LUHRMANN: “In the film, when there is a stampede, Hugh is on that horse in the stampede, he’s galloping at a hundred miles per hour through all those cattle. When you see that horse caught by that rope, Hugh threw that rope and he caught that horse. I bet people think, ‘Nah, it’s a stuntman.’ No, not in this movie, that’s him on the horse, he did those things and I will go out of my way to expose how real that is on the DVD, because I just appreciated the effort.”
KIDMAN: “In this world, it’s the people you’re connected to, the people you love and are loved by, who help determine who you are and what you become. When you realize that, I think you find peace, and that’s what happens with Sarah.
Even though she feels like she’s fighting against the world, she is at her most authentic and true because she realizes that she has something to fight for.”

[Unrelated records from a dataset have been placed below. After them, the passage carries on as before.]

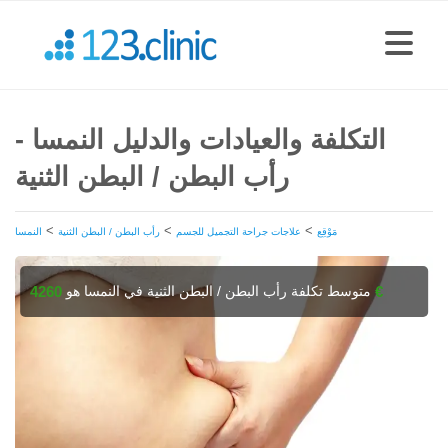
التكلفة والعيادات والدليل النمسا -
رأب البطن / البطن الثنية
>
>
>
مَوْقِع
علاجات جراحة التجميل للجسم
رأب البطن / البطن الثنية
النمسا
متوسط تكلفة رأب البطن / البطن الثنية في النمسا هو
4260 €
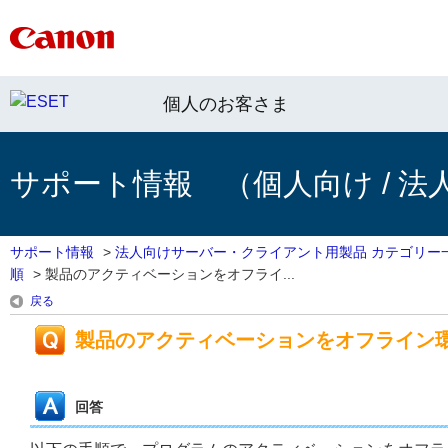
個人のお客さま
サポート情報 （個人向け / 法
サポート情報
>
法人向けサーバー・クライアント用製品 カテゴリー
順
>
製品のアクティベーションをオフライ...
戻る
製品のアクティベーションをオフライン
回答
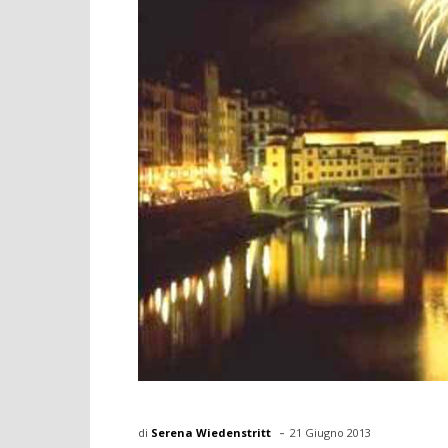
-
di
Serena Wiedenstritt
21 Giugno 2013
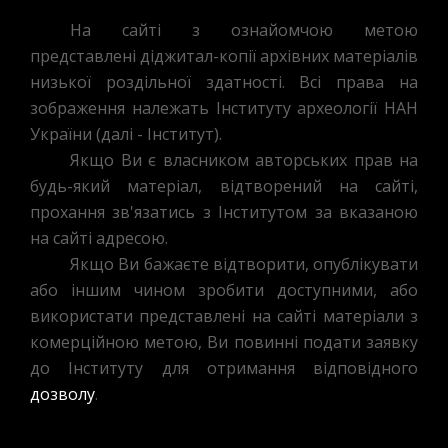
На сайті з ознайомчою метою
представлені діджитал-копії архівних матеріалів
низької роздільної здатності. Всі права на
зображення належать Інституту археології НАН
України (далі - Інститут).
Якщо Ви є власником авторських прав на
будь-який матеріал, відтворений на сайті,
прохання зв'язатись з Інститутом за вказаною
на сайті адресою.
Якщо Ви бажаєте відтворити, опублікувати
або іншим чином зробити доступними, або
використати представлені на сайті матеріали з
комерційною метою, Ви повинні подати заявку
до Інституту для отримання відповідного
дозволу
.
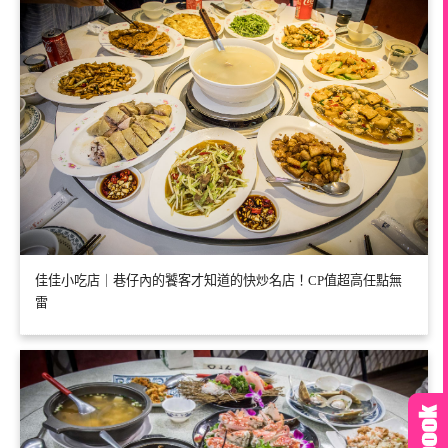
佳佳小吃店｜巷仔內的饕客才知道的快炒名店！CP值超高任點無
雷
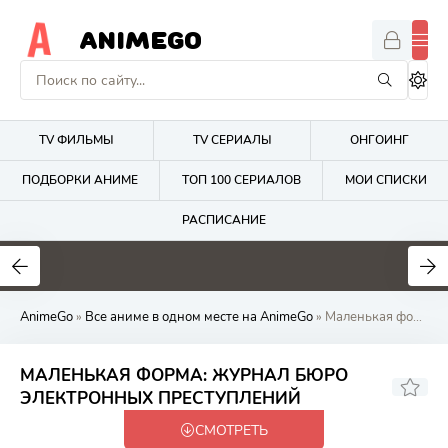
ANIMEGO
TV ФИЛЬМЫ
TV СЕРИАЛЫ
ОНГОИНГ
ПОДБОРКИ АНИМЕ
ТОП 100 СЕРИАЛОВ
МОИ СПИСКИ
РАСПИСАНИЕ
1.7
4.2
2.7
AnimeGo
»
Все аниме в одном месте на AnimeGo
» Маленькая форма: Журнал бюро электронных преступлений
МАЛЕНЬКАЯ ФОРМА: ЖУРНАЛ БЮРО
5.84
ЭЛЕКТРОННЫХ ПРЕСТУПЛЕНИЙ
СМОТРЕТЬ
Закончен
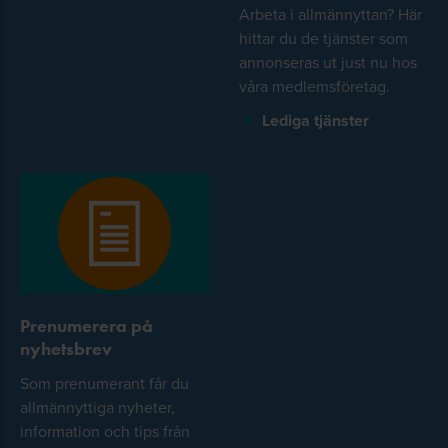
Arbeta i allmännyttan? Här
hittar du de tjänster som
annonseras ut just nu hos
våra medlemsföretag.
Lediga tjänster
Prenumerera på
nyhetsbrev
Som prenumerant får du
allmännyttiga nyheter,
information och tips från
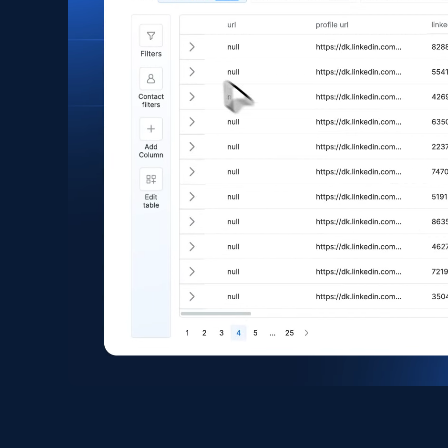
eCommerce
1.6K+
181+
Jetzt kaufen
Zara - Products
Category id, Product id, Product name, Price,
Currency, Colour code, Colour, Description, and
more.
eCommerce
1.2K+
208+
Jetzt kaufen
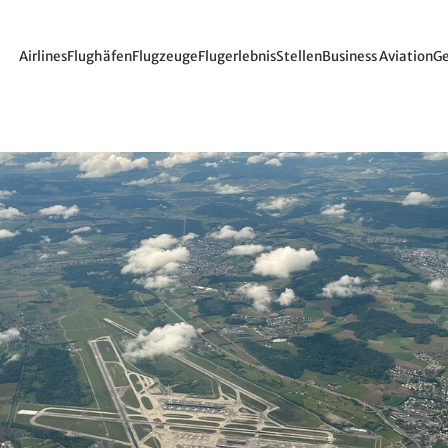
Airlines
Flughäfen
Flugzeuge
Flugerlebnis
Stellen
Business Aviation
Ge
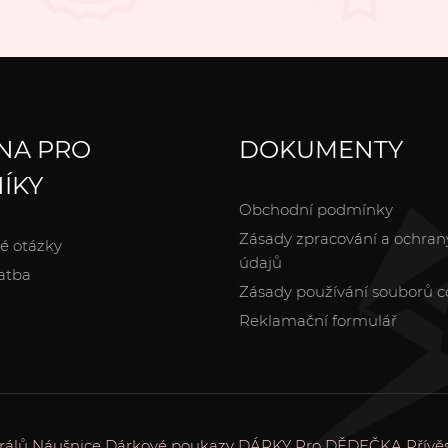
NA PRO
DOKUMENTY
ÍKY
Obchodní podmínky
Zásady zpracování a ochran
é otázky
údajů
atba
Zásady používání souborů c
Reklamační formulář
rálů
Náušnice
Dárkové poukazy
DÁRKY
Pro DĚDEČKA
Přívě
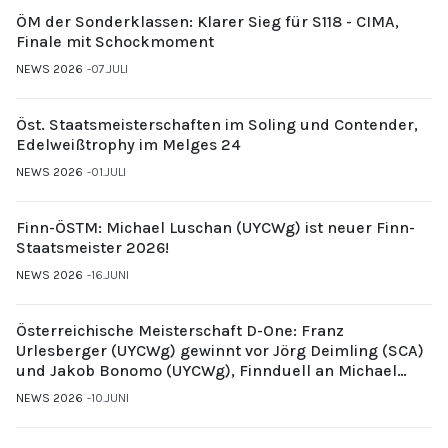
ÖM der Sonderklassen: Klarer Sieg für S118 - CIMA,
Finale mit Schockmoment
NEWS 2026
07.JULI
Öst. Staatsmeisterschaften im Soling und Contender,
Edelweißtrophy im Melges 24
NEWS 2026
01.JULI
Finn-ÖSTM: Michael Luschan (UYCWg) ist neuer Finn-
Staatsmeister 2026!
NEWS 2026
16.JUNI
Österreichische Meisterschaft D-One: Franz
Urlesberger (UYCWg) gewinnt vor Jörg Deimling (SCA)
und Jakob Bonomo (UYCWg), Finnduell an Michael
Gubi (UYCMo)
NEWS 2026
10.JUNI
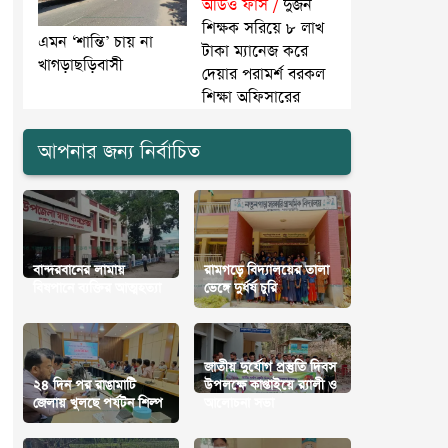
অডিও ফাঁস /
দুজন
শিক্ষক সরিয়ে ৮ লাখ
এমন ‘শান্তি’ চায় না
টাকা ম্যানেজ করে
খাগড়াছড়িবাসী
দেয়ার পরামর্শ বরকল
শিক্ষা অফিসারের
আপনার জন্য নির্বাচিত
বান্দরবানের লামায়
রামগড়ে বিদ্যালয়ের তালা
বিষপানে ব্যক্তির আত্মহত্যা
ভেঙ্গে দুর্ধর্ষ চুরি
জাতীয় দুর্যোগ প্রস্তুতি দিবস
২৪ দিন পর রাঙামাটি
উপলক্ষে কাপ্তাইয়ে র‍্যালী ও
জেলায় খুলছে পর্যটন শিল্প
আলোচনা সভা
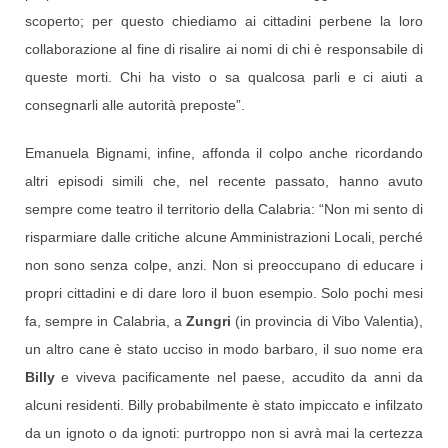
scoperto; per questo chiediamo ai cittadini perbene la loro
collaborazione al fine di risalire ai nomi di chi è responsabile di
queste morti. Chi ha visto o sa qualcosa parli e ci aiuti a
consegnarli alle autorità preposte”.
Emanuela Bignami, infine, affonda il colpo anche ricordando
altri episodi simili che, nel recente passato, hanno avuto
sempre come teatro il territorio della Calabria: “Non mi sento di
risparmiare dalle critiche alcune Amministrazioni Locali, perché
non sono senza colpe, anzi. Non si preoccupano di educare i
propri cittadini e di dare loro il buon esempio. Solo pochi mesi
fa, sempre in Calabria, a
Zungri
(in provincia di Vibo Valentia),
un altro cane è stato ucciso in modo barbaro, il suo nome era
Billy
e viveva pacificamente nel paese, accudito da anni da
alcuni residenti. Billy probabilmente è stato impiccato e infilzato
da un ignoto o da ignoti: purtroppo non si avrà mai la certezza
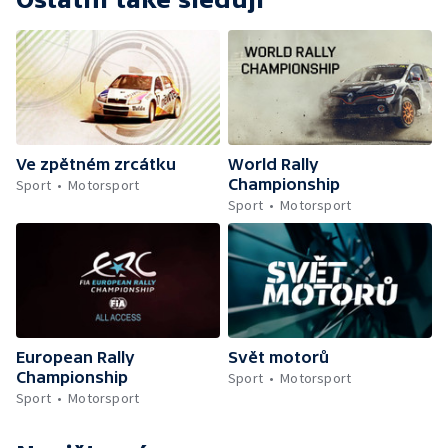
Ve zpětném zrcátku
World Rally
Championship
Sport
Motorsport
Sport
Motorsport
European Rally
Svět motorů
Championship
Sport
Motorsport
Sport
Motorsport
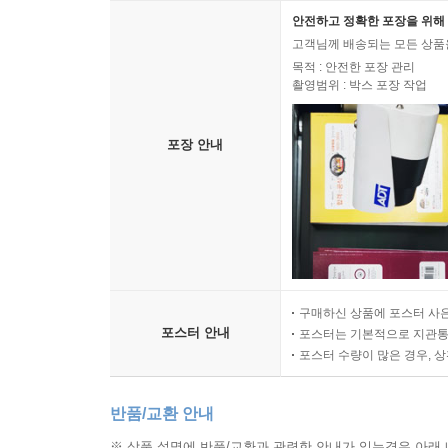
안전하고 정확한 포장을 위해 
고객님께 배송되는 모든 상품을
목적 : 안전한 포장 관리
촬영범위 : 박스 포장 작업
포장 안내
구매하신 상품에 포스터 사은
포스터 안내
포스터는 기본적으로 지관통에
포스터 수량이 많은 경우, 
반품/교환 안내
※ 상품 설명에 반품/교환과 관련한 안내가 있는경우 아래 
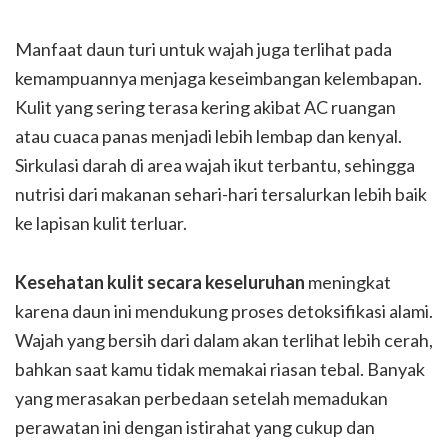
Manfaat daun turi untuk wajah juga terlihat pada
kemampuannya menjaga keseimbangan kelembapan.
Kulit yang sering terasa kering akibat AC ruangan
atau cuaca panas menjadi lebih lembap dan kenyal.
Sirkulasi darah di area wajah ikut terbantu, sehingga
nutrisi dari makanan sehari-hari tersalurkan lebih baik
ke lapisan kulit terluar.
Kesehatan kulit secara keseluruhan
meningkat
karena daun ini mendukung proses detoksifikasi alami.
Wajah yang bersih dari dalam akan terlihat lebih cerah,
bahkan saat kamu tidak memakai riasan tebal. Banyak
yang merasakan perbedaan setelah memadukan
perawatan ini dengan istirahat yang cukup dan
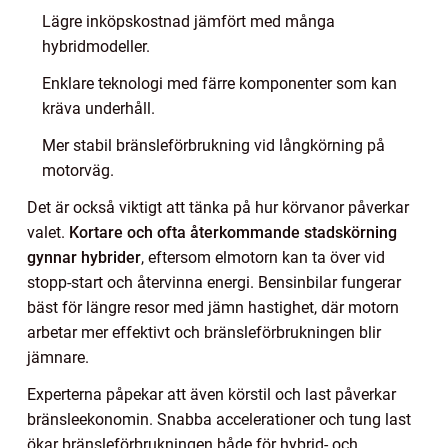
Lägre inköpskostnad jämfört med många
hybridmodeller.
Enklare teknologi med färre komponenter som kan
kräva underhåll.
Mer stabil bränsleförbrukning vid långkörning på
motorväg.
Det är också viktigt att tänka på hur körvanor påverkar
valet.
Kortare och ofta återkommande stadskörning
gynnar hybrider
, eftersom elmotorn kan ta över vid
stopp-start och återvinna energi. Bensinbilar fungerar
bäst för längre resor med jämn hastighet, där motorn
arbetar mer effektivt och bränsleförbrukningen blir
jämnare.
Experterna påpekar att även körstil och last påverkar
bränsleekonomin. Snabba accelerationer och tung last
ökar bränsleförbrukningen både för hybrid- och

JACKMAN on being voted by People magazine the Sexiest Man in the World: “We ran a very strong campaign. I’m not proud of it. I can admit it now. We’re the first campaign to run a negative campaign, we’ve spent years bringing Clooney, Pitt, Damon, McConaughey all down to size, and I was prepared to do absolutely anything. (he laughs) I never thought it would happen, and all my mates never thought it would happen, and reminded me about it. My son Oscar is eight, and he goes, ‘You? You’ve gotta be kidding me!’ I thought, ‘Ain’t that the truth!’
KIDMAN:
“I now have really seen the magic of what we have here [in Australia]. And I do mean magic. The intoxication of it is powerful. There’s something in the air, the earth and the nature of the people that just captures you, and before you know it you’re part of the land.”
LUHRMANN on how he thinks the movie will be received in America: “When I was young there was this genre of cinema where you laughed and cried and you swooned and there was action, and it was all in one big banquet of cinema that everyone could come to. And that’s considered deeply un-cool now. If we get a strong [showing over Thanksgiving], I hope people will tell their friends, ‘Trust me, I think this is some hours in the cinema worth spending.’ That’s all we’ve got going for us.”